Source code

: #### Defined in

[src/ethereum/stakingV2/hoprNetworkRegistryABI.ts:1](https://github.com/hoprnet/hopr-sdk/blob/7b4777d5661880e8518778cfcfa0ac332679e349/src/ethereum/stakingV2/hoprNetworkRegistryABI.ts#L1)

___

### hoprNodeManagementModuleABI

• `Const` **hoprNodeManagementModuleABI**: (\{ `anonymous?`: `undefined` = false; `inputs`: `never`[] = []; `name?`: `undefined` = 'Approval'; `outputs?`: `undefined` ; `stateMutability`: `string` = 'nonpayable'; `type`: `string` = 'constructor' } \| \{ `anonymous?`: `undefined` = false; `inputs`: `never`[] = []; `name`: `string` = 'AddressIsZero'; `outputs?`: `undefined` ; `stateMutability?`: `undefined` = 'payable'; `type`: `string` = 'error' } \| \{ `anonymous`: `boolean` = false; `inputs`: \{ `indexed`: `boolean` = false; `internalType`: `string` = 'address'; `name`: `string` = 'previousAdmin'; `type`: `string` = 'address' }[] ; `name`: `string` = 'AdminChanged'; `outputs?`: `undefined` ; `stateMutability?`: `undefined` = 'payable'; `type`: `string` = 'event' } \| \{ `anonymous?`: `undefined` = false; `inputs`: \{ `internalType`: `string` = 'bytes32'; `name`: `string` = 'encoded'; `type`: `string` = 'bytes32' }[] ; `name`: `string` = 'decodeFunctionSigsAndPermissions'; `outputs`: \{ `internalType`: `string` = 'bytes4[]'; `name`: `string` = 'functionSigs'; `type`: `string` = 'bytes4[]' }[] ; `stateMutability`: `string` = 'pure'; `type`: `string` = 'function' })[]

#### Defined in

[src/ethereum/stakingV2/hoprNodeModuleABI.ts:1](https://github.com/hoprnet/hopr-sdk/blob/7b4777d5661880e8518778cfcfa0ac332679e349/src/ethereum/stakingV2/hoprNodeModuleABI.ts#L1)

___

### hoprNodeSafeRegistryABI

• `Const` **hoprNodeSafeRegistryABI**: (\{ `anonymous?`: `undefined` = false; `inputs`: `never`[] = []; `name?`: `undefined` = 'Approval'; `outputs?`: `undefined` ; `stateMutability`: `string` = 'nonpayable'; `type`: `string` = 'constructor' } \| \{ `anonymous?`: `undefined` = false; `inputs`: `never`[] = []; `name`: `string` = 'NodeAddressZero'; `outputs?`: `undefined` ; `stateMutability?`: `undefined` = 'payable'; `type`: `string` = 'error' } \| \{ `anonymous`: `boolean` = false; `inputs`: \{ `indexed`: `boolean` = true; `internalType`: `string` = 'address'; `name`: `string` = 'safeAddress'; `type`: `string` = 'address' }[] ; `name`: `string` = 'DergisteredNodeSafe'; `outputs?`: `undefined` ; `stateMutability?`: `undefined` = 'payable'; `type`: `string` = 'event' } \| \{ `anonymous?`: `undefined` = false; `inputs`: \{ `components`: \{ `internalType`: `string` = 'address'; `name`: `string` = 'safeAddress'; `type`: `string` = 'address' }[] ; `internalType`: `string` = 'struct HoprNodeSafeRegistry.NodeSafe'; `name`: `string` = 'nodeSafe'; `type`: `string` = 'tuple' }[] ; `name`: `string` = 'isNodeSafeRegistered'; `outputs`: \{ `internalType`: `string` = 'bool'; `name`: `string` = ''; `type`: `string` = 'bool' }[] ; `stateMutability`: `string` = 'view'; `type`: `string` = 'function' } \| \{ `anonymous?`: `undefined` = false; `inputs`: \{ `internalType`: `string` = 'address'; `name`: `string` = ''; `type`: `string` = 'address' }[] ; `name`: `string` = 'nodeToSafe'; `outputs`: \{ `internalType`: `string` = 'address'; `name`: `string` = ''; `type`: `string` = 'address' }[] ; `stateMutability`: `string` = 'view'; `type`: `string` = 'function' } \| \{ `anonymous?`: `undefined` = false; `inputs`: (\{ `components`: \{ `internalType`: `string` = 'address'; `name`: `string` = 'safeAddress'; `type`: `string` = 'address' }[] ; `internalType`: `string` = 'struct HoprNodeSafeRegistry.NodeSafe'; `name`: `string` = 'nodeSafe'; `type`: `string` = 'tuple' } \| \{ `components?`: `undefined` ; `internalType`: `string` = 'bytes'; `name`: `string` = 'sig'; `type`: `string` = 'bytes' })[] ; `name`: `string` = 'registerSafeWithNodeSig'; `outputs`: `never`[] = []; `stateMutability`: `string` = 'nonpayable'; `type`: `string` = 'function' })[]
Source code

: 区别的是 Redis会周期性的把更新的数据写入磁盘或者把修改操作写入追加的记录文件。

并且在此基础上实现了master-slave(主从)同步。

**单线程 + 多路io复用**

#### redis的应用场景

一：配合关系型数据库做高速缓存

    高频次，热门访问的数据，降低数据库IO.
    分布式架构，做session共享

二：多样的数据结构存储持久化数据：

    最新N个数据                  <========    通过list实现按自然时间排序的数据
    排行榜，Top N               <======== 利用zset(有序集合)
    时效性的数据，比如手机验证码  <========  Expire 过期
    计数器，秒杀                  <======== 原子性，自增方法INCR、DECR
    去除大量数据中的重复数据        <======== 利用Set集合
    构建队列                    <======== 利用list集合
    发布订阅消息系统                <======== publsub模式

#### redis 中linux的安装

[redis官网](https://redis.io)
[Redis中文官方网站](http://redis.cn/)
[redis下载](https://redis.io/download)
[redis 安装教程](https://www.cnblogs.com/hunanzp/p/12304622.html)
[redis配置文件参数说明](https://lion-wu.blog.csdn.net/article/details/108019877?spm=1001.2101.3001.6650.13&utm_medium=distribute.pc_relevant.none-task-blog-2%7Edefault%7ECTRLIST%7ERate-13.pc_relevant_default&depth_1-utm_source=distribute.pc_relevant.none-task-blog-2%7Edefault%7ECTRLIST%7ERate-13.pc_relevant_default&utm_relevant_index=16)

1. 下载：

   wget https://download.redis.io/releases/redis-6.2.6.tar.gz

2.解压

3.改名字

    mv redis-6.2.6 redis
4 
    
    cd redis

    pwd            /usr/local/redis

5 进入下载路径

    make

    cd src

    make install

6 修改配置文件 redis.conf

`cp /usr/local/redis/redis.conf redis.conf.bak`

■ Work task ■
A complete answer gives every line of the data that includes "download".

■ Response for this exercise ■
[redis下载](https://redis.io/download)
   wget https://download.redis.io/releases/redis-6.2.6.tar.gz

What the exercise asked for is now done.